_Task_.
Below is a listing. Quote from it, exactly, the lines from the one containing "(IHC) of urothelial" down to the one containing "in human skin", both ends included, and nothing else.

_The data_.
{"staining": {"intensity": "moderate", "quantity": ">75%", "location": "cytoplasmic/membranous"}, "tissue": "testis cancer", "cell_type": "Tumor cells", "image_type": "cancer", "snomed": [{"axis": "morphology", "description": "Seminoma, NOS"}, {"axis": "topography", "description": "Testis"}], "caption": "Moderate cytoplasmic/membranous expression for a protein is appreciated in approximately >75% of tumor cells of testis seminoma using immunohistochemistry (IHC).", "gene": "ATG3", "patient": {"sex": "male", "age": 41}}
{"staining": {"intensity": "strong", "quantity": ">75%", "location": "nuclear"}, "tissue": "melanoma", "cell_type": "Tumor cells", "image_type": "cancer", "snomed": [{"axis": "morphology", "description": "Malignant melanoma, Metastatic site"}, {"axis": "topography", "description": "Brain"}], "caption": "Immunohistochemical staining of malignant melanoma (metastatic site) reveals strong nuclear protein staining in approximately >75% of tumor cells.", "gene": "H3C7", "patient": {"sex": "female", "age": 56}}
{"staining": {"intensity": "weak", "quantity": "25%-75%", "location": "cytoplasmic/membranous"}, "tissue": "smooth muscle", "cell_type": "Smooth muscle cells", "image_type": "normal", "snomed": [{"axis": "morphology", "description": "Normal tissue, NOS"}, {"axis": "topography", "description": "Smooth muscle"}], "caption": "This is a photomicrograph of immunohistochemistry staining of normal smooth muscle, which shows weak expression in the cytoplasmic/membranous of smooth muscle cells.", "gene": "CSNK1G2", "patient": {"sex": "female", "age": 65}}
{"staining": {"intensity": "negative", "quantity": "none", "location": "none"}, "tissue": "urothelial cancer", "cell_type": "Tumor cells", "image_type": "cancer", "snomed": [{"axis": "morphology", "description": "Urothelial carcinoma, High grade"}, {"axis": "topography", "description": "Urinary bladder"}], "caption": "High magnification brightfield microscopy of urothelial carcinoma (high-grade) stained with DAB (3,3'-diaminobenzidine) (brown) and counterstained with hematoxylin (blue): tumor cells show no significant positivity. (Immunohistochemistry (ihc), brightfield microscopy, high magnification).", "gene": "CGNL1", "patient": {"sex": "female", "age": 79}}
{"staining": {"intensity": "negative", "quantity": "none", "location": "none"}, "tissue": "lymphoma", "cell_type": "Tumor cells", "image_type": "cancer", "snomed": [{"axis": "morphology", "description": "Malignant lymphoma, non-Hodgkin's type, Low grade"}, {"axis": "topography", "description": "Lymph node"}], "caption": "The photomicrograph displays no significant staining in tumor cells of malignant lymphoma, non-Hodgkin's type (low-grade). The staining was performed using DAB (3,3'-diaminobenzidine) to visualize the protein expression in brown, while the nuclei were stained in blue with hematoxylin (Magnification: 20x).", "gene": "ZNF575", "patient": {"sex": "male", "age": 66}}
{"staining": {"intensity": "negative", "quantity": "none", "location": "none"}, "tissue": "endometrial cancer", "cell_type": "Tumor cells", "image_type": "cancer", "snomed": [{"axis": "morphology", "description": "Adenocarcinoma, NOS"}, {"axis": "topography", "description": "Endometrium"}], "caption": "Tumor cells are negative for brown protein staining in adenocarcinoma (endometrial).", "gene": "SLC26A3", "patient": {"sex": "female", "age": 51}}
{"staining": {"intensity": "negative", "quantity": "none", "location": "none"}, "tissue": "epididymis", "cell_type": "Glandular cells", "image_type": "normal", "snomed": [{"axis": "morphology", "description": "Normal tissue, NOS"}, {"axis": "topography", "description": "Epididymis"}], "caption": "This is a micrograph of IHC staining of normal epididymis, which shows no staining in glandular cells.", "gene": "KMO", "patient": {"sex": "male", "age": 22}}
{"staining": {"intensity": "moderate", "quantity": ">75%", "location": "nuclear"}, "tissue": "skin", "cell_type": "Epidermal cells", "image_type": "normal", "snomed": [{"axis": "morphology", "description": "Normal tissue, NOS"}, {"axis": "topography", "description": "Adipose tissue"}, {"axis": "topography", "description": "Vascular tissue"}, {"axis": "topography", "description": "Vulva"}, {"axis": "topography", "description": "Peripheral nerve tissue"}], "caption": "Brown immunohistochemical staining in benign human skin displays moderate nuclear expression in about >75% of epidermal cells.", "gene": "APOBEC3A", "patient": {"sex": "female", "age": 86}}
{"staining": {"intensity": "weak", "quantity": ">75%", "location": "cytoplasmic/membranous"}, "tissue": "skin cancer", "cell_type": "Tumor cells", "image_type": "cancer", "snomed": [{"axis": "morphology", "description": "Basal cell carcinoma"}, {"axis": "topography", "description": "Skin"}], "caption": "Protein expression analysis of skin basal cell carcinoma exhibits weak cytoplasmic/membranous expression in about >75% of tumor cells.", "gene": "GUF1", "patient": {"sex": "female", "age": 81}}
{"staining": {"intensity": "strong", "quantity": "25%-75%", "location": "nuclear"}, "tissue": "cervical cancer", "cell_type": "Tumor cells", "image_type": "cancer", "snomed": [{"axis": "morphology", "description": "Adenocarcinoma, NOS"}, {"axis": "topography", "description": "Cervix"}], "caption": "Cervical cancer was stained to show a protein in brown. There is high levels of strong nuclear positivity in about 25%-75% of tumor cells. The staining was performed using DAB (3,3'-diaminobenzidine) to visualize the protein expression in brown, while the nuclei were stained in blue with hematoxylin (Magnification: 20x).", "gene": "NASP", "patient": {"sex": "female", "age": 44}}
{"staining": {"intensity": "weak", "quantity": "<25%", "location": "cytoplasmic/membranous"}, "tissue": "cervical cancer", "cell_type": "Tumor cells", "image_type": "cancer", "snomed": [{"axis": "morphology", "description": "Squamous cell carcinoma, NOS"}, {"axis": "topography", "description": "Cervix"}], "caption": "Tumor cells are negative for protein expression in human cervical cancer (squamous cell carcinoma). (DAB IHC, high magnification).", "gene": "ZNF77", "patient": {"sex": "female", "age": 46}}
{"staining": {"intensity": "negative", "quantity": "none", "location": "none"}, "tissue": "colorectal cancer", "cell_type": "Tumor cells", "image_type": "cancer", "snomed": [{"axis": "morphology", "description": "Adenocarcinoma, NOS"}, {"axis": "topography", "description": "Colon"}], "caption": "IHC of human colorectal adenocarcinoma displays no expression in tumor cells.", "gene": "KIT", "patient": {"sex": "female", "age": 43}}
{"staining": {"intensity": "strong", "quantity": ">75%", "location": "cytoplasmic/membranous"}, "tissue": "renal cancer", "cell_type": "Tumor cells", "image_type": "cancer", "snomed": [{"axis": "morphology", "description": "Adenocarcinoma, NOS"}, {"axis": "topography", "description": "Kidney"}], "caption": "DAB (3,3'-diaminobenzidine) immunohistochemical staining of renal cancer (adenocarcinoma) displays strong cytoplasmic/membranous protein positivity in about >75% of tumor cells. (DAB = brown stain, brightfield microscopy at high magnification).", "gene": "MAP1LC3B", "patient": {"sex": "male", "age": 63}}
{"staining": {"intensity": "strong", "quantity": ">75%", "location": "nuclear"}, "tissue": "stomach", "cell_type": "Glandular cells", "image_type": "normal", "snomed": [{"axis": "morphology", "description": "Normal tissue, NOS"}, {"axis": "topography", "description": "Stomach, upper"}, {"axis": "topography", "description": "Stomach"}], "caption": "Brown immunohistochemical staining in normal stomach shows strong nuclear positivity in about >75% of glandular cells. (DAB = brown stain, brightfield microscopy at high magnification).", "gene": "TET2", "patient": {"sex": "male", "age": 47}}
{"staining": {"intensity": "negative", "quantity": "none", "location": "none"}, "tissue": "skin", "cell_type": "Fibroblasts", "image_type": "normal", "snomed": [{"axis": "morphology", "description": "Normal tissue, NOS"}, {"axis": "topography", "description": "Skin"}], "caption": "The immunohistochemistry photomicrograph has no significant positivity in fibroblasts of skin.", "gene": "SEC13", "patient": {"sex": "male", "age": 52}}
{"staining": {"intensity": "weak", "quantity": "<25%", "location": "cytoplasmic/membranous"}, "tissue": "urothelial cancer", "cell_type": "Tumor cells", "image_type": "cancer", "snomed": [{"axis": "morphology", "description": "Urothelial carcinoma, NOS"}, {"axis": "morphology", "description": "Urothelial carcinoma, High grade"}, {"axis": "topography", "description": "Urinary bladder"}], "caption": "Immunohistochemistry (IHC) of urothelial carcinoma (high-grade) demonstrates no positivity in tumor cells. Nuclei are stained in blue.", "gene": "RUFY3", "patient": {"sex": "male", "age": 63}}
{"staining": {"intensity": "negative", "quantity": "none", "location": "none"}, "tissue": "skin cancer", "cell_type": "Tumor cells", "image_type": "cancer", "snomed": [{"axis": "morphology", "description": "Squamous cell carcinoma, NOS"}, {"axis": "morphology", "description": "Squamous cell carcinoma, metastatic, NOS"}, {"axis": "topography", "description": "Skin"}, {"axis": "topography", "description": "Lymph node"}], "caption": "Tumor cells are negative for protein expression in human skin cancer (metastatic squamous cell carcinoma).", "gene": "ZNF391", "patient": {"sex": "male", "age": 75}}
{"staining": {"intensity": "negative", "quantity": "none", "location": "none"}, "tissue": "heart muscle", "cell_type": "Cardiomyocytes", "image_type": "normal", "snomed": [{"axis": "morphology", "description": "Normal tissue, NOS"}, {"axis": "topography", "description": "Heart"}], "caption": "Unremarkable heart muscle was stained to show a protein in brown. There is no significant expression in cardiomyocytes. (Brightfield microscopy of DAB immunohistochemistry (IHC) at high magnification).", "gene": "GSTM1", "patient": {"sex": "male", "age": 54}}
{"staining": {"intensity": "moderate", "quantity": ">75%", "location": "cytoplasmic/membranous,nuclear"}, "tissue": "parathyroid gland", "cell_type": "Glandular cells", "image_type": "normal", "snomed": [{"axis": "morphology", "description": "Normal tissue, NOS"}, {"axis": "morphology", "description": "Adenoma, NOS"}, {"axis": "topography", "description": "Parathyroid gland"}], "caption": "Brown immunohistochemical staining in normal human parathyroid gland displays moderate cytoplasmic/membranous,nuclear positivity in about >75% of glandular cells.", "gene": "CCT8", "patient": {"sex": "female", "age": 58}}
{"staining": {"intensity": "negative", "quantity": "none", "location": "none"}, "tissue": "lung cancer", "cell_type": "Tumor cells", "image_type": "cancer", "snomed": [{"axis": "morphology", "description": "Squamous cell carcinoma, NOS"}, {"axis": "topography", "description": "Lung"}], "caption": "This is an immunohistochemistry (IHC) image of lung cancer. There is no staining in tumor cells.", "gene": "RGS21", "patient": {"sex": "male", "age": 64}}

_Answer_.
{"staining": {"intensity": "weak", "quantity": "<25%", "location": "cytoplasmic/membranous"}, "tissue": "urothelial cancer", "cell_type": "Tumor cells", "image_type": "cancer", "snomed": [{"axis": "morphology", "description": "Urothelial carcinoma, NOS"}, {"axis": "morphology", "description": "Urothelial carcinoma, High grade"}, {"axis": "topography", "description": "Urinary bladder"}], "caption": "Immunohistochemistry (IHC) of urothelial carcinoma (high-grade) demonstrates no positivity in tumor cells. Nuclei are stained in blue.", "gene": "RUFY3", "patient": {"sex": "male", "age": 63}}
{"staining": {"intensity": "negative", "quantity": "none", "location": "none"}, "tissue": "skin cancer", "cell_type": "Tumor cells", "image_type": "cancer", "snomed": [{"axis": "morphology", "description": "Squamous cell carcinoma, NOS"}, {"axis": "morphology", "description": "Squamous cell carcinoma, metastatic, NOS"}, {"axis": "topography", "description": "Skin"}, {"axis": "topography", "description": "Lymph node"}], "caption": "Tumor cells are negative for protein expression in human skin cancer (metastatic squamous cell carcinoma).", "gene": "ZNF391", "patient": {"sex": "male", "age": 75}}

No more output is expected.